* What to produce: Copy out the lines of text from every record below, swapping "Show all" for "See all" and keeping all other text unchanged. Leave the pictures out.

Page-level text extractions:
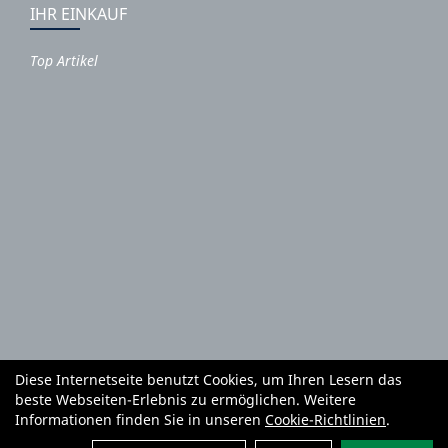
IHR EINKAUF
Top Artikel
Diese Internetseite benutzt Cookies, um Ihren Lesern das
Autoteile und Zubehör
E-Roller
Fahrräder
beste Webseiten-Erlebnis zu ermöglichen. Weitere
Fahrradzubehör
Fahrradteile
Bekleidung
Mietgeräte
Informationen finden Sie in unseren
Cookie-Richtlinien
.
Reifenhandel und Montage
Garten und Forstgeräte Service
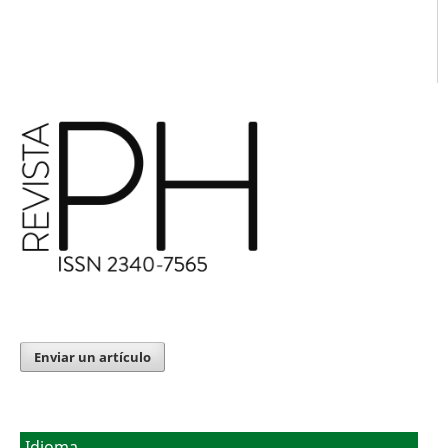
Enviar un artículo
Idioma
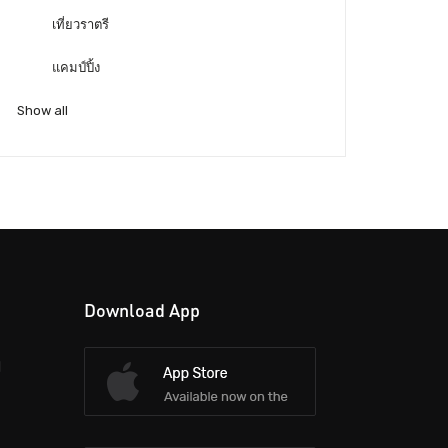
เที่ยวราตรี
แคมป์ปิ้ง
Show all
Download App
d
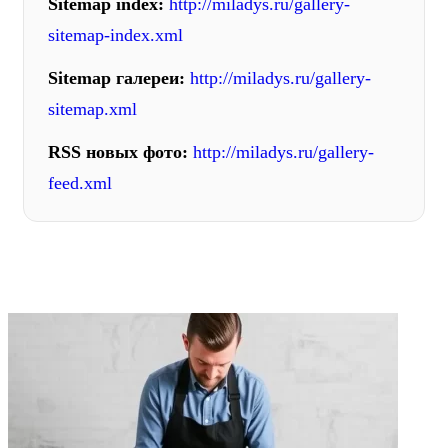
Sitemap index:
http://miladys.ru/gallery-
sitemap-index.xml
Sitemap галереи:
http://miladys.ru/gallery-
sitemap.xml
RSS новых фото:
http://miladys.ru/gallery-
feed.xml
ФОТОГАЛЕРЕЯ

* Exercise output:
IHR EINKAUF
Top Artikel
Diese Internetseite benutzt Cookies, um Ihren Lesern das
Autoteile und Zubehör
E-Roller
Fahrräder
beste Webseiten-Erlebnis zu ermöglichen. Weitere
Fahrradzubehör
Fahrradteile
Bekleidung
Mietgeräte
Informationen finden Sie in unseren
Cookie-Richtlinien
.
Reifenhandel und Montage
Garten und Forstgeräte Service
Enviar un artículo
Idioma
เที่ยวราตรี
แคมป์ปิ้ง
See all
Download App
d
Sitemap index:
http://miladys.ru/gallery-
sitemap-index.xml
Sitemap галереи:
http://miladys.ru/gallery-
sitemap.xml
RSS новых фото:
http://miladys.ru/gallery-
feed.xml
ФОТОГАЛЕРЕЯ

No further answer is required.